Seaworthy

Lisa Franchetti

When Lisa Franchetti (J85) came to Northwestern to study journalism, she enrolled in the Naval Reserve Officer Training Corps as a way of paying for tuition. She assumed that after her required four-year commitment was over she would leave the Navy and become a journalist. Twenty years later, she’s teaching at the U.S. Naval Academy, and she recently completed a nearly two-year tour as commander of the USS Ross, a guided-missile destroyer. “I always said I’d get out as soon as I didn’t like what I was doing,” she says. “But that hasn’t happened yet.”

As captain of the Ross, Franchetti was responsible for an $800 million warship and the lives of a crew of 350. She was one of the few women in the Navy selected to command a ship and one of a smaller number still who command warships. “Being in command was the most challenging, rewarding and inspiring experience I have ever had,” she says. “It is hard to describe what it feels like when you say, ‘I relieve you, sir,’ at your change of command ceremony, and in that instant all responsibility and accountability for the ship and everyone on it is transferred to you.”

Franchetti was well prepared to command. At 23 she had 75 people working under her, some of them 15 years older. Her assignments during her career gave her experience in all aspects of operating a ship — engineering, operations, combat systems, navigation and administration. When Congress repealed the combat exclusion law in 1994, paving the way for women to serve on combat ships, she was on her way.

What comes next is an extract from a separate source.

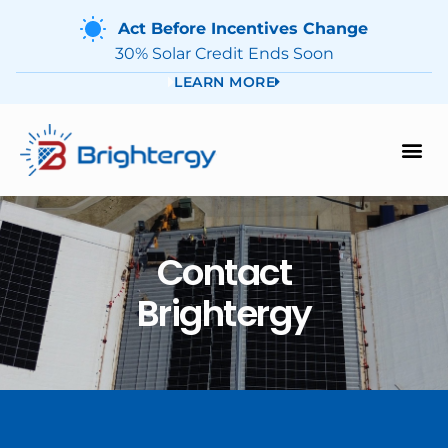
Act Before Incentives Change
30% Solar Credit Ends Soon
LEARN MORE
Contact
Brightergy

Franchetti reflects on the weight of the responsibility of command. “The reality is that 365 days a year, 24 hours a day, every one of us on the ship has to be 100 percent ready to do our mission — in port or under way. And though there were many other people there to help me, the bottom line is that it was my job to make sure we were always ready. We trained constantly to ensure both our equipment and our minds were ready for anything that came our way. Good maintenance, good training and good information going out to keep the crew up to speed were essential to ensure that readiness. It was a tremendous responsibility.” — T.S.